* WORK ITEM *
Tally the lines below that contain the word "mail", then give the tally alone.

* SUPPLIED DATA *
::::

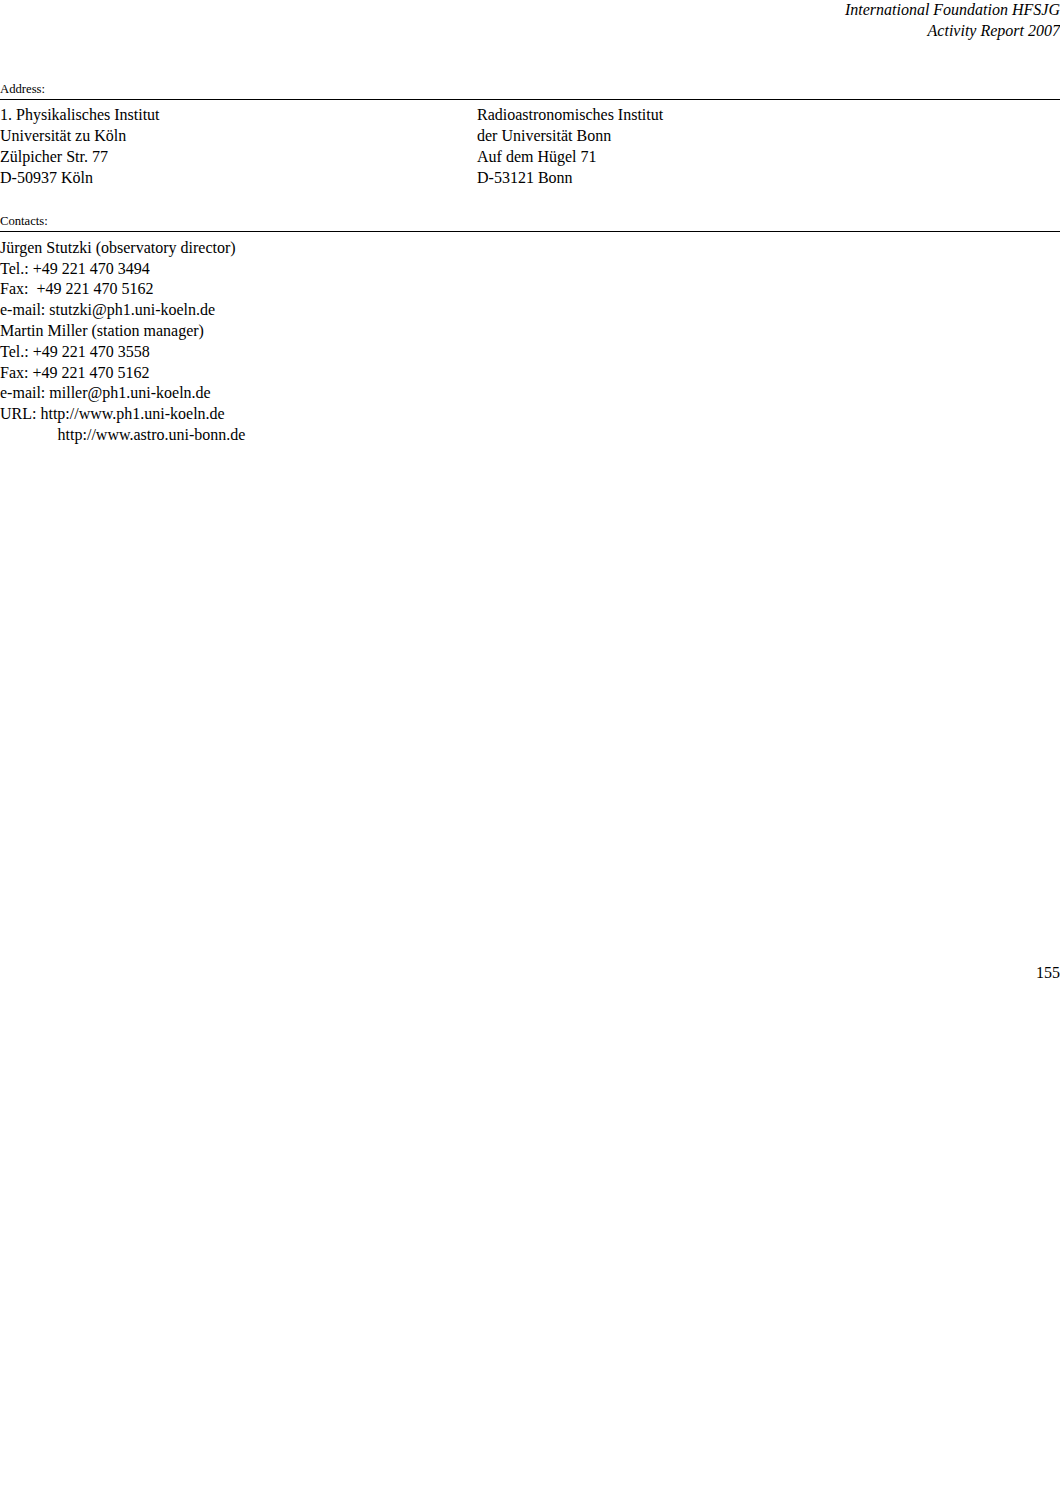International Foundation HFSJG
Activity Report 2007
Address:
| 1. Physikalisches Institut | Radioastronomisches Institut |
| Universität zu Köln | der Universität Bonn |
| Zülpicher Str. 77 | Auf dem Hügel 71 |
| D-50937 Köln | D-53121 Bonn |
Contacts:
Jürgen Stutzki (observatory director)
Tel.: +49 221 470 3494
Fax: +49 221 470 5162
e-mail: stutzki@ph1.uni-koeln.de
Martin Miller (station manager)
Tel.: +49 221 470 3558
Fax: +49 221 470 5162
e-mail: miller@ph1.uni-koeln.de
URL: http://www.ph1.uni-koeln.de
http://www.astro.uni-bonn.de
155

::::

* EXPECTED OUTPUT *
2